Which lines in the records below contain the string "pentru"? Extract each of them.

Page-level text extractions:
-----

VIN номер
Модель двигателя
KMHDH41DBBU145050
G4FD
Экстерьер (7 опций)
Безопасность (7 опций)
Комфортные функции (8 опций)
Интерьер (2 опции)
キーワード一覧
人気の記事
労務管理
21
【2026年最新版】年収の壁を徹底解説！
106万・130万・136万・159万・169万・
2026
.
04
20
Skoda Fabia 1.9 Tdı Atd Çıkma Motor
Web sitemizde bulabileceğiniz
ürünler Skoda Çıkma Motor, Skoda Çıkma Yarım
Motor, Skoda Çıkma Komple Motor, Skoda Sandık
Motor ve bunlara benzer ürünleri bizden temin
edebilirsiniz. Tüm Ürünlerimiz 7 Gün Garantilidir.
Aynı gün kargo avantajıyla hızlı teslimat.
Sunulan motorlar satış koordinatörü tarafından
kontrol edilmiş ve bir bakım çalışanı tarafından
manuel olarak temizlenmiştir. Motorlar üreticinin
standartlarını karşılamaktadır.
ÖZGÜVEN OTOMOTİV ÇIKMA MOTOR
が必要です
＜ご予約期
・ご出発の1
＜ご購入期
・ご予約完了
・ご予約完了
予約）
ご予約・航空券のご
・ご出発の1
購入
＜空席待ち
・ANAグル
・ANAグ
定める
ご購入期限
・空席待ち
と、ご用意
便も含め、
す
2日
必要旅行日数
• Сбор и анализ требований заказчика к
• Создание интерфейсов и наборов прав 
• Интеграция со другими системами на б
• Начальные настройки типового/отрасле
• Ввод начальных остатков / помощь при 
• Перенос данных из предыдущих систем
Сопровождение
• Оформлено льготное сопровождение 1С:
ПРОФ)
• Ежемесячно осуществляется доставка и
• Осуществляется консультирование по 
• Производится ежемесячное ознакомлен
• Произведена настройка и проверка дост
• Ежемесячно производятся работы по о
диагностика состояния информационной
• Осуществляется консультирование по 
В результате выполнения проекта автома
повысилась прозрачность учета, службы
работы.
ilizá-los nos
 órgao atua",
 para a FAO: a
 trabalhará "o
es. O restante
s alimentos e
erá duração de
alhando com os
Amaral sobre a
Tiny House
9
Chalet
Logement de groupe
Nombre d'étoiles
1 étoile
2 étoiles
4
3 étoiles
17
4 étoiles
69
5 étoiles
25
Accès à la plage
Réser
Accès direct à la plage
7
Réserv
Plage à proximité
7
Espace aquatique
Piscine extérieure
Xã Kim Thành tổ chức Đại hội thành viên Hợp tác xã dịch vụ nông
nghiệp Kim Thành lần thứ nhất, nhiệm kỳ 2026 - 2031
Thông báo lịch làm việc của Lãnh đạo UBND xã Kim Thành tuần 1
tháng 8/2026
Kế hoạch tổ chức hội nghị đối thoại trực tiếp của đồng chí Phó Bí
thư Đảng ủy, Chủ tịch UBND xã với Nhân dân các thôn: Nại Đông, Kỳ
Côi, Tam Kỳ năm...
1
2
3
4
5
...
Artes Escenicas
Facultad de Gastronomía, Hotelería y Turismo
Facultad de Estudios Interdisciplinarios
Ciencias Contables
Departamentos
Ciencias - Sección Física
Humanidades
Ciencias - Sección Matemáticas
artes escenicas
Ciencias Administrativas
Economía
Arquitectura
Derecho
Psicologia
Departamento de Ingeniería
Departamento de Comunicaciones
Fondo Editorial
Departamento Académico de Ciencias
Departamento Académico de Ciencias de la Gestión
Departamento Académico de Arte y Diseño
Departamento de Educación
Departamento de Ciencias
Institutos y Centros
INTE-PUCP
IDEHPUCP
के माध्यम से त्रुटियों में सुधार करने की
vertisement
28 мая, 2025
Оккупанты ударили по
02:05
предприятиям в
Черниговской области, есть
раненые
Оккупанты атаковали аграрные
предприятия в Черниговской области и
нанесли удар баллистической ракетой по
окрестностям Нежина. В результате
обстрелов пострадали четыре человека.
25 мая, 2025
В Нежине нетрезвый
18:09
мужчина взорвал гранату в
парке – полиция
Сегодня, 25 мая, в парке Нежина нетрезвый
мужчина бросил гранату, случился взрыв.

-----

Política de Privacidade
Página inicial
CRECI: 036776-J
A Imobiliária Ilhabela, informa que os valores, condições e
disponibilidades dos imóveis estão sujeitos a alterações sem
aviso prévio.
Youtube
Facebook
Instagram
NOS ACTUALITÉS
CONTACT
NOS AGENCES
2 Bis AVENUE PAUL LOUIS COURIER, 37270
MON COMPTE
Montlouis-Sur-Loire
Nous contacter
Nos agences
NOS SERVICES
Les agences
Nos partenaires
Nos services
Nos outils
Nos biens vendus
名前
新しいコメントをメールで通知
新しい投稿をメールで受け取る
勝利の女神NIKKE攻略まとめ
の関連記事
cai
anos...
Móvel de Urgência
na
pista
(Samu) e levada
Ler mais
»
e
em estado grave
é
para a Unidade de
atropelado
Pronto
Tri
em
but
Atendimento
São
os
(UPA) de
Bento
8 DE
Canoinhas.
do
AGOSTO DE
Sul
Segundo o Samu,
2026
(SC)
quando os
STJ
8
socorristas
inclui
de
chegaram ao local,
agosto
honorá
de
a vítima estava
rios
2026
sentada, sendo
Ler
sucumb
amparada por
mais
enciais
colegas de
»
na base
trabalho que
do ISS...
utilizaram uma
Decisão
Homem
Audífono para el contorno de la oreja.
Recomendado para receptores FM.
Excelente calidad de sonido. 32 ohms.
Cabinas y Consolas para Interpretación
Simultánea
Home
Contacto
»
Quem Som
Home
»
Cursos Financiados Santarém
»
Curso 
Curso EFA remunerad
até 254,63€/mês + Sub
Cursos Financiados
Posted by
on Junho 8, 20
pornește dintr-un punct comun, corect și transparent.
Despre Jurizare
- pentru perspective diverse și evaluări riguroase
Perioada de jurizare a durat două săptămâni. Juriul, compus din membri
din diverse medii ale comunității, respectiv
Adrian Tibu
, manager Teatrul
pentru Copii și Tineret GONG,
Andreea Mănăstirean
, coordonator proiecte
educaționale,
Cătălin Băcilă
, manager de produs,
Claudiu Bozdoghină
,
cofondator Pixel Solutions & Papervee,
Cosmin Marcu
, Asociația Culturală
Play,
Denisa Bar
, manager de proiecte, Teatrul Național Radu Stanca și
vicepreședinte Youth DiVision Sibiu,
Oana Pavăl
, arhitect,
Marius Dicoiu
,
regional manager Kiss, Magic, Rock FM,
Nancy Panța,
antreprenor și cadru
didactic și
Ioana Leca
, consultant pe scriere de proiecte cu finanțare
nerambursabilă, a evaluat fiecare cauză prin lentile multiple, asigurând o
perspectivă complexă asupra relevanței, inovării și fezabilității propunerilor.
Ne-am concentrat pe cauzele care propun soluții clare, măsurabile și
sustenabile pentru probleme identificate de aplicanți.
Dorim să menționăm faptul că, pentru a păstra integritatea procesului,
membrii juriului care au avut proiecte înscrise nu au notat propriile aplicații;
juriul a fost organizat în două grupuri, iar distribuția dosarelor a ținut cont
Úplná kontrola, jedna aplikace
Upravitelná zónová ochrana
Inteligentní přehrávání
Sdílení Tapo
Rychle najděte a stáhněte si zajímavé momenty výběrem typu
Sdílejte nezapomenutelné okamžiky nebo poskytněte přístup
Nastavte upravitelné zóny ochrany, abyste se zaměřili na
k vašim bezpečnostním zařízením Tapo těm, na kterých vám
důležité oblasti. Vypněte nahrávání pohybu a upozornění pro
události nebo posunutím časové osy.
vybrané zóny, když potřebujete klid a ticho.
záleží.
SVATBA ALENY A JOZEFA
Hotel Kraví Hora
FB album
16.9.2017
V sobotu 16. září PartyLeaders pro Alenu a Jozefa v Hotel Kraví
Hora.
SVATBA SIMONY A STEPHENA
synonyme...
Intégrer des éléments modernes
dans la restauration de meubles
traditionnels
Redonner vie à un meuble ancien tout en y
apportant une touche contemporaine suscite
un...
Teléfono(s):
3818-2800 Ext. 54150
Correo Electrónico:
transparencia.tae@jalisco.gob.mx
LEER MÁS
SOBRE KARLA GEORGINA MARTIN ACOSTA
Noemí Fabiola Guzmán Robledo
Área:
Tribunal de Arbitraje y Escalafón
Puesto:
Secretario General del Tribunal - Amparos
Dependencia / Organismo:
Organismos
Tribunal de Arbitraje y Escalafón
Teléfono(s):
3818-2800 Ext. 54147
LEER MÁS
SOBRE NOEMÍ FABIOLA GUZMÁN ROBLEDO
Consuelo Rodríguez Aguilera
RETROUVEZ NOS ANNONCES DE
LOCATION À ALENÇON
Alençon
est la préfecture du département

-----

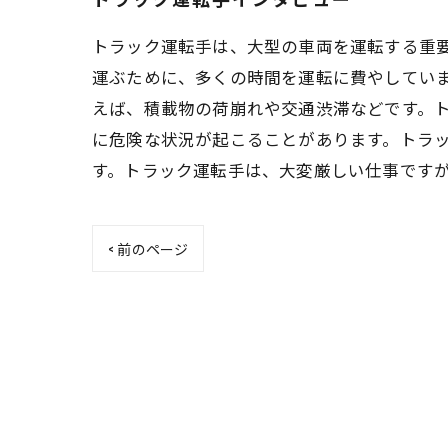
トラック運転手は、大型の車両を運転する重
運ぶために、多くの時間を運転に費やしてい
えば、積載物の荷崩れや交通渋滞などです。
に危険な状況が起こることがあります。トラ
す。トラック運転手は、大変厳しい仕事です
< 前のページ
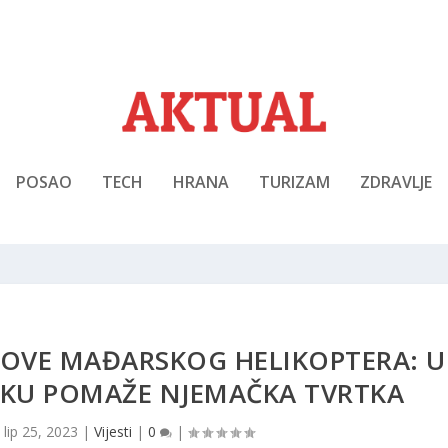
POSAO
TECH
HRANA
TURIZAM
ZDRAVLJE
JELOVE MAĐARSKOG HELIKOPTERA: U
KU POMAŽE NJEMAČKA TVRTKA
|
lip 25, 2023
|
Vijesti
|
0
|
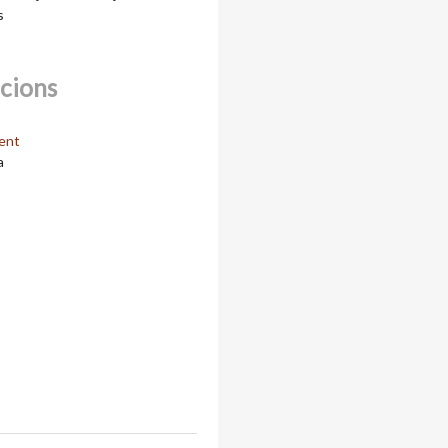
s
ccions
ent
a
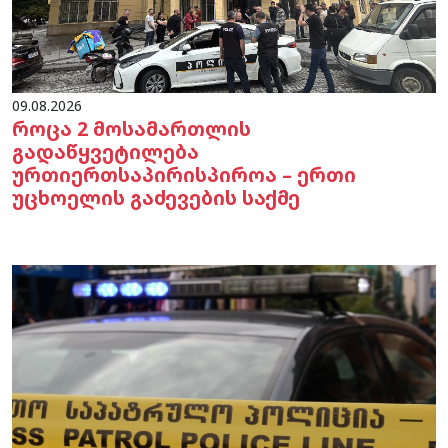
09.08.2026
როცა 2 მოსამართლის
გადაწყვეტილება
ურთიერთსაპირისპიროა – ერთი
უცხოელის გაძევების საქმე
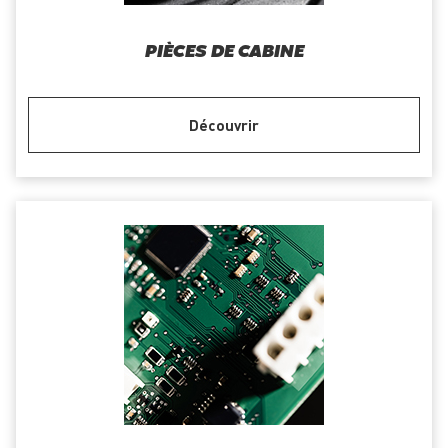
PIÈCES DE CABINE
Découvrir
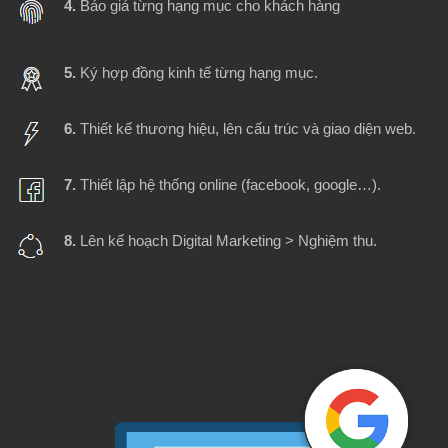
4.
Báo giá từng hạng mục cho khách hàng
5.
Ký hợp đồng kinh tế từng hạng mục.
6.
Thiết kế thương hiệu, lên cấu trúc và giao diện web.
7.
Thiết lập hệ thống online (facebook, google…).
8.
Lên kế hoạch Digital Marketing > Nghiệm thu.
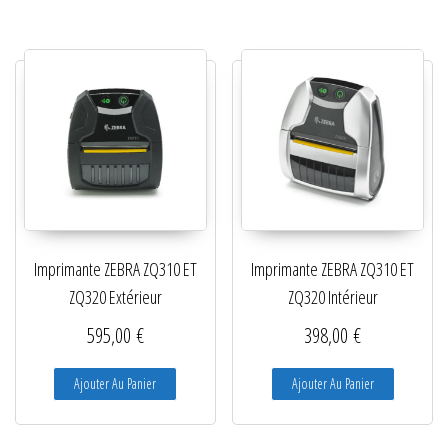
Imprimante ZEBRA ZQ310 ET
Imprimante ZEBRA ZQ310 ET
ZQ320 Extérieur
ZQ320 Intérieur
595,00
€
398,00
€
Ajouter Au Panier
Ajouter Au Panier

-----

> _ANSWER BOX_
- pentru perspective diverse și evaluări riguroase
pentru Copii și Tineret GONG,
sustenabile pentru probleme identificate de aplicanți.
Dorim să menționăm faptul că, pentru a păstra integritatea procesului,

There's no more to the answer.